Supplied records:

-- -- --

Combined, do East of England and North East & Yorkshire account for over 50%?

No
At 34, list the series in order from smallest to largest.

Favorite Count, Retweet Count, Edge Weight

-- -- --

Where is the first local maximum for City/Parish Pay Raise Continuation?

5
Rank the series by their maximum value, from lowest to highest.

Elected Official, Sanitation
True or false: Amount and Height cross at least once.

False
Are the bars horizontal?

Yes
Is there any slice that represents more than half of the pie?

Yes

-- -- --

Directive: Rewrite everything from the line containing "Combined, do East" down to the line containing "Favorite Count, Retweet Count, Edge Weight", substituting "lowest to highest" for "smallest to largest" and leaving all else unchanged.

Task solution:
Combined, do East of England and North East & Yorkshire account for over 50%?

No
At 34, list the series in order from lowest to highest.

Favorite Count, Retweet Count, Edge Weight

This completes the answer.